Putin specifically targeted Turkey, accusing it of “allowing terrorists to earn money by selling oil stolen from Syria.” “For that money the bandits are recruiting mercenaries, buying weapons and staging cruel terror attacks aimed against our citizens, as well as citizens of France, Lebanon, Mali and other countries,” he said.

He accused Turkey of a “treacherous war crime” in downing a Russian warplane at the border with Syria. “Allah must have punished Turkey’s ruling clique by depriving it of sense and reason,” Putin said.

Turkey said the plane violated its airspace for 17 seconds despite repeated warnings; Russia denies that. The shoot-down, the first time a NATO country has downed a Russian plane in more than half a century, triggered a bitter falling out between the two nations, which had developed robust economic ties.

Moscow deployed long-range air defense missile systems to its base in Syria 50 kilometers (30 miles) south of the border with Turkey and slammed an array of economic sanctions on Turkey, including a ban on imports of fruit and vegetables and the sales of tour packages.

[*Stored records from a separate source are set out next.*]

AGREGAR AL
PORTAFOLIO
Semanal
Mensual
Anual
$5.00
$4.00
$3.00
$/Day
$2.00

“We will remind them not just once about what they have done, and they will feel sorry about it more than just once,” Putin said without spelling out what other actions Russia may take.

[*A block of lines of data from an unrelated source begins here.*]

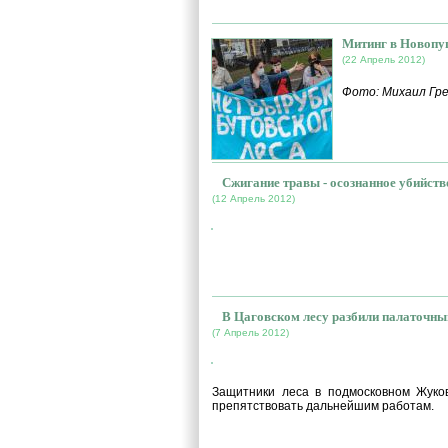
Митинг в Новопу
(22 Апрель 2012)
Фото: Михаил Гр
Сжигание травы - осознанное убийств
(12 Апрель 2012)
KumuDpydIC0
В Цаговском лесу разбили палаточны
(7 Апрель 2012)
p5FFGX9Id7o
Защитники леса в подмосковном Жуков
препятствовать дальнейшим работам.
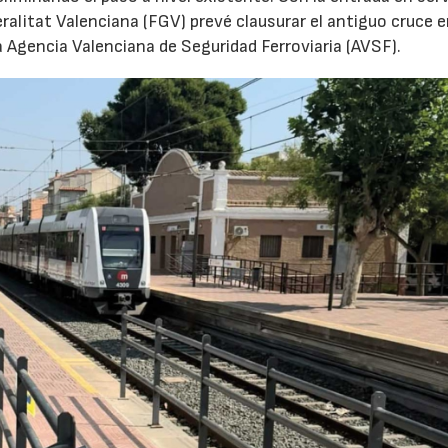
ralitat Valenciana (FGV) prevé clausurar el antiguo cruce 
a Agencia Valenciana de Seguridad Ferroviaria (AVSF).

Russian Energy Minister Alexander Novak said Thursday that talks with Turkey on building a pipeline that would allow Russia to export natural gas to the European Union through Turkey have been halted.

The Turkish and Russian foreign ministers met on the sidelines of an Organization for Security and Cooperation meeting in Serbia’s capital, Belgrade, on Thursday, a Turkish Foreign Ministry official said on condition of anonymity because of government rules that bar officials from speaking to reporters without prior authorization. It was the first meeting at a senior level between the two countries since the plane’s downing.

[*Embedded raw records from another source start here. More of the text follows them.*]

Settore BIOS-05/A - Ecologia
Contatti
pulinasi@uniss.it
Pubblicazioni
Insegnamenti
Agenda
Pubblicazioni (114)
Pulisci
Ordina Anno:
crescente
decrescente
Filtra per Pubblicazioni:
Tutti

Turkish President Recep Tayyip Erdogan has vehemently denied that his country was involved in oil trade with the IS, and has pledged to step down if Moscow proves its accusations. The Russian Defense Ministry on Wednesday released an array of satellite and aerial images which it said show hundreds of oil trucks streaming across the border. The ministry insisted that the images definitively prove Turkey’s massive oil trade with the IS.

Top Defense Ministry officials also accused Erdogan and his family of personally benefiting from the oil trade with the IS, although they didn’t provide any evidence to back the claim.

Erdogan on Thursday claimed that the largest dealer for the IS oil is a Syrian who also has a Russian passport. Turkish Prime Minister Ahmet Davutoglu, speaking in Baku, Azerbaijan, urged Putin to tone down his language.

Moscow has said that its warplanes have been targeting terrorist groups near Syria’s border with Turkey, while Ankara has said the Russian raids have been aimed at moderate militant groups made of ethnic Turks who oppose Syrian President Bashar Assad’s regime. The militants shot and killed the downed plane’s pilot while he was descending on parachute and also killed a Russian marine who was involved in rescuing the plane’s co-pilot.

Following Monday’s meeting with President Barack Obama on the sidelines of a climate summit in Paris, Putin said they have a shared understanding on how to move toward a political settlement in Syria and discussed efforts to compile a list of extremist groups and another one of members of legitimate political opposition.

IS on Wednesday released a video in which a Russian-speaking man identifies himself as Magomed Khasayev, confesses to spying for Russian intelligence and then is shown apparently being beheaded by another Russian-speaking man.